Я не ожидал, что он вдруг перескочит на меня, да еще столь резко поставит вопрос. От неожиданности я подавился глотком кофе, закашлялся, откинулся на спинку кресла и вытаращил на друга глаза.

- Видишь ли, наши демократы не что иное как болтуны и воры, но ведь и демократия само по себе тоже дрянь еще та! Навозная куча, толкотня, крики о равенстве... А какое может быть равенство, скажи мне? Перед законом? Допустим. Но между умным и глупым? Когда иерархия выстраивается в зависимости от толщины кошелька или партийной принадлежности, мы имеем дело уже не с обществом, а со стадом, табуном, ульем. Я знаю только один способ обретения духовной свободы при таком положении - стоять в стороне. И я решил...

- Я не жду от тебя никаких решений, - перебил Перстов резко.

- А чего же? Что я буду напиваться и блевать?

- Хочу услышать, что ты скажешь в оправдание своего безразличия.

Я возвысил голос, выведенный из себя его грубостью:

- В оправдание? Я должен оправдываться? В чем? В том, что сижу дома, читаю книги и не умею загребать денежки по примеру других?
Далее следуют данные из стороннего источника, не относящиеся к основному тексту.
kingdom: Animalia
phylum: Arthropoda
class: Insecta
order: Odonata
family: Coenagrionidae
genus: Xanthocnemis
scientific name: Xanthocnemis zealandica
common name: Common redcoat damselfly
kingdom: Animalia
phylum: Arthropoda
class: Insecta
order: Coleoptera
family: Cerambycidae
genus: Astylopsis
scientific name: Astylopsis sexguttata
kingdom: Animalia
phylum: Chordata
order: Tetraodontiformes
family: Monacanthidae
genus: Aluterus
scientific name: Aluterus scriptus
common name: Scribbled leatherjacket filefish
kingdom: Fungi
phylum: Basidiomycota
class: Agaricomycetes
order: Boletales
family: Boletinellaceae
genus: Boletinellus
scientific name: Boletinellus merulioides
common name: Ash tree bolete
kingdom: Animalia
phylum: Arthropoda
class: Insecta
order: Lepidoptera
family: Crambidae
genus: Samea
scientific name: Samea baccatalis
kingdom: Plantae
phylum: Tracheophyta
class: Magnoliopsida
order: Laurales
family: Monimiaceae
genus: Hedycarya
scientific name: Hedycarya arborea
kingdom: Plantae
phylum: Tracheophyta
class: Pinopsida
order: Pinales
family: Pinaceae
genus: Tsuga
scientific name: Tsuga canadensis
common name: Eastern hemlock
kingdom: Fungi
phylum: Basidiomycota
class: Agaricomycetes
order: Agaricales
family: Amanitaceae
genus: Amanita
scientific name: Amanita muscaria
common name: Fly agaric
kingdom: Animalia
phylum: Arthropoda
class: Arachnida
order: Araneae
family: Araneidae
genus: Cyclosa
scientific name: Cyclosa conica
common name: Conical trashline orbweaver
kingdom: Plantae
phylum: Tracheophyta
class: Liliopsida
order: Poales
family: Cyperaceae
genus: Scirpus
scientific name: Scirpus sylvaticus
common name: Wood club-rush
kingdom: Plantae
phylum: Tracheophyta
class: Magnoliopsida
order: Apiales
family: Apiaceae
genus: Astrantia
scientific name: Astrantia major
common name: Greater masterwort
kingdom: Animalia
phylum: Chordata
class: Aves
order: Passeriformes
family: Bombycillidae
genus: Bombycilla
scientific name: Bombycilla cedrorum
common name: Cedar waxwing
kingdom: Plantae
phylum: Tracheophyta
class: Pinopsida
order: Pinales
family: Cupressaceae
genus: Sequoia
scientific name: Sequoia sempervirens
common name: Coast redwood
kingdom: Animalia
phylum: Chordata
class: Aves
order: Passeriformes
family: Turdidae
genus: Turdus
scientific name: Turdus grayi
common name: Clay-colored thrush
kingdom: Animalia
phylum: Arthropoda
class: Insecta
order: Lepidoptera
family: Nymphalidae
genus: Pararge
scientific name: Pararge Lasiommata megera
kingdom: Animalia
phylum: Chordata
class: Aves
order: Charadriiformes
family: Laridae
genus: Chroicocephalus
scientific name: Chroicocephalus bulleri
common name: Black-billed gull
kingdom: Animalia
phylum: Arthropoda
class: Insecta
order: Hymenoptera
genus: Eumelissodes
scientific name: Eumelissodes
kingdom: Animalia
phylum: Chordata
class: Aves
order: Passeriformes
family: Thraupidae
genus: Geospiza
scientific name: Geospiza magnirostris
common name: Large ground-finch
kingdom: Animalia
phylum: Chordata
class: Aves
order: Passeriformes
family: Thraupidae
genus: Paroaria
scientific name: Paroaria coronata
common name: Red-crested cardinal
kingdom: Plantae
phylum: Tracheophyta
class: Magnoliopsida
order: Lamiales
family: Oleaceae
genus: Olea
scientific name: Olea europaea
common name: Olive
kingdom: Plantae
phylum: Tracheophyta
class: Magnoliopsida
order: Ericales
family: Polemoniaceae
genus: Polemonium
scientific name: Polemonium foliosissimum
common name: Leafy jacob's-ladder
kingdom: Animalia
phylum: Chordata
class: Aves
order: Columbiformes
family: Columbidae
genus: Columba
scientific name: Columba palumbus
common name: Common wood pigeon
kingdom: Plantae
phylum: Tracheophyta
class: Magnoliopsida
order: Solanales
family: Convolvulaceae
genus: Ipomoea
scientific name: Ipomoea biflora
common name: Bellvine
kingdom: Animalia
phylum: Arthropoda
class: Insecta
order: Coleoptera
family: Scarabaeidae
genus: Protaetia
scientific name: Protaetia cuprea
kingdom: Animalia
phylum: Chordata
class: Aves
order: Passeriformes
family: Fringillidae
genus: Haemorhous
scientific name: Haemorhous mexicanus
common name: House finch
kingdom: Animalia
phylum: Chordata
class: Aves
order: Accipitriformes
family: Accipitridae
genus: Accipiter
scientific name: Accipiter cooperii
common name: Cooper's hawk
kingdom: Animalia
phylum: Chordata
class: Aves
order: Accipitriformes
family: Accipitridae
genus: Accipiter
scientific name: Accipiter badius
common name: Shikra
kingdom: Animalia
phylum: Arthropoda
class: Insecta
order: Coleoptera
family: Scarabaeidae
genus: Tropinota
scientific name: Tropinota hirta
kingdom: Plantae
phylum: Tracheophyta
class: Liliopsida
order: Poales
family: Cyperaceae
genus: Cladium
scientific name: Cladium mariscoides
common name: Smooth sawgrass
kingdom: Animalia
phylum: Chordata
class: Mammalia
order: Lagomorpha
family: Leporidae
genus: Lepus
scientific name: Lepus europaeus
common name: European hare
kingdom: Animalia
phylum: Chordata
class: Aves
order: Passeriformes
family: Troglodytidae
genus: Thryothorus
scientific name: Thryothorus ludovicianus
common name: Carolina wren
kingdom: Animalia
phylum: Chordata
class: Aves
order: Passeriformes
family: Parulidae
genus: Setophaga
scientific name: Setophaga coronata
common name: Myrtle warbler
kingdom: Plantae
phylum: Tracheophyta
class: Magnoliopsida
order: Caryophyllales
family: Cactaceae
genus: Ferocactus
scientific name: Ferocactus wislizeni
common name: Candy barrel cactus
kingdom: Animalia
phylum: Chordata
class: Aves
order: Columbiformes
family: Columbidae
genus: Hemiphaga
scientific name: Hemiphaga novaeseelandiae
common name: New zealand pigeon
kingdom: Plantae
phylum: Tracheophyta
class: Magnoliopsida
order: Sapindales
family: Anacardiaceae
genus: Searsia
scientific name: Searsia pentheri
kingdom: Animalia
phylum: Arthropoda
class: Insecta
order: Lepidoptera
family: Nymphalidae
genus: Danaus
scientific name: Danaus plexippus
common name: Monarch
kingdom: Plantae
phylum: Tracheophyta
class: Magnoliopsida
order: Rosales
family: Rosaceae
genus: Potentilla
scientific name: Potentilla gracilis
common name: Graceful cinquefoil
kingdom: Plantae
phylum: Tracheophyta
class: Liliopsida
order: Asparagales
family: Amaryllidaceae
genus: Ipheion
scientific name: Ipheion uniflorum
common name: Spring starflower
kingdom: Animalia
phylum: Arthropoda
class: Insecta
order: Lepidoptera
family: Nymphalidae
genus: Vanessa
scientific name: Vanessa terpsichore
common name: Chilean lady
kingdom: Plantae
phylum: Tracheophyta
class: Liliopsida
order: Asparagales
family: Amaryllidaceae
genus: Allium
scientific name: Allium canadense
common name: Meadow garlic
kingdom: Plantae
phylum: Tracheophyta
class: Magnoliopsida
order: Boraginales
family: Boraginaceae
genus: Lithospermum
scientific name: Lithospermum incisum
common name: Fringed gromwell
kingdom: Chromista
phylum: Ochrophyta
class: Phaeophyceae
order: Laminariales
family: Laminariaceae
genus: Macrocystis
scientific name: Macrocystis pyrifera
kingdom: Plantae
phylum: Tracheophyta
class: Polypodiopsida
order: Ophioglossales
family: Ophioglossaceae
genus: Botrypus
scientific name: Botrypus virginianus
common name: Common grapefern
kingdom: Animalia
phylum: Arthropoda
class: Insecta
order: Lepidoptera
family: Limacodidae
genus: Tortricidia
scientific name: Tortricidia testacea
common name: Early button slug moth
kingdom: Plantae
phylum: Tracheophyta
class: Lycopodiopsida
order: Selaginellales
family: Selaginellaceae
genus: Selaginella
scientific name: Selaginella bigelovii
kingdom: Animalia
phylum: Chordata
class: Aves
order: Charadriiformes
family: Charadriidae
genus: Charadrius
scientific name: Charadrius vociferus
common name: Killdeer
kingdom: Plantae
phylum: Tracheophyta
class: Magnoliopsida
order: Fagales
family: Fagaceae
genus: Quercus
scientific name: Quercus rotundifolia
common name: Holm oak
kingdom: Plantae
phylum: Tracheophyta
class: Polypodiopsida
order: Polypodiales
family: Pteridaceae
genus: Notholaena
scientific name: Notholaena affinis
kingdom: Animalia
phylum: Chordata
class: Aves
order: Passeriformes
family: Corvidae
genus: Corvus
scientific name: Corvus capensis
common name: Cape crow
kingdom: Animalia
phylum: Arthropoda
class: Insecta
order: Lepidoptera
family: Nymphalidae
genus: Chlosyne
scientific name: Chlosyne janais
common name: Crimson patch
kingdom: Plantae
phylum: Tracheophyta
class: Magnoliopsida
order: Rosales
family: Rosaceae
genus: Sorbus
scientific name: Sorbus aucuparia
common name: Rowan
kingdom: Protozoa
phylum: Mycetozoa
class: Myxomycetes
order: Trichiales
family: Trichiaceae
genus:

- Не умеешь или не хочешь?

- Не умею и не хочу. Но это мое личное дело. А о бедах России я знаю и сожалею не меньше тебя. Однако визжать, как оскопленный поросенок, я не собираюсь. Тебе больно? Мне тоже... до некоторой степени. Ты воображаешь, что тебе ужас как больно, куда больнее, чем это есть на самом деле, а воображаешь ты так потому, что не видишь конца и краю боли, недоумению, страданию, беспорядкам. А я знаю, что в действительности мне не так уж и больно, и знаю я это потому, что знаю, например, чем кончилась знаменитая французская революция, знаю, что всему на свете когда-нибудь приходит конец, знаю, что некогда живая Ассирия больше не существует, хотя кое-какие ассирийцы живут до сих пор. Некоторые граждане готовы положить жизнь на алтарь отечества, общества, человечества, только в результате у них ведь все выходит мыльным пузырем. Историческая безвестность, скажу тебе, очень мерзкая, очень опасная для живущего штука. Его именем играют как хотят, потому что он фактически лишен имени и в такой своей оставленности не умеет роптать. Его удел - анекдот, хотя порой он в своем безумии воображает, будто творит историю. Тем-то и опасны революции и смутные времена, что они страшно морочат живого, конкретного, ничем не знаменитого человека, наполняют его глупыми иллюзиями или бесноватым отчаянием, заставляют думать, что он живет в редкую эпоху или гибнет в эпоху, когда не стыдно погибнуть даже просто так, за здорово живешь, он мнит себя позарез необходимой народу и отечеству персоной и что его жизнь обрела высший смысл, а память о нем не померкнет в потомстве. Немыслимое, дикое унижение человека, его достоинства, его сути, его души! - Меня понесло, я даже вскочил на ноги, как бы порываясь сверху сбросить на изумленного собеседника одуряющую волну моего голоса. - Но у меня, по крайней мере, еще остается кое-какой уголок, куда я могу пристроить так называемую свободу моей воли, я пользуюсь этим и говорю: э, нет, приятель, меня ты не втянешь в эту кашу, которую не я заварил, дурака, шута из себя представлять я не согласен!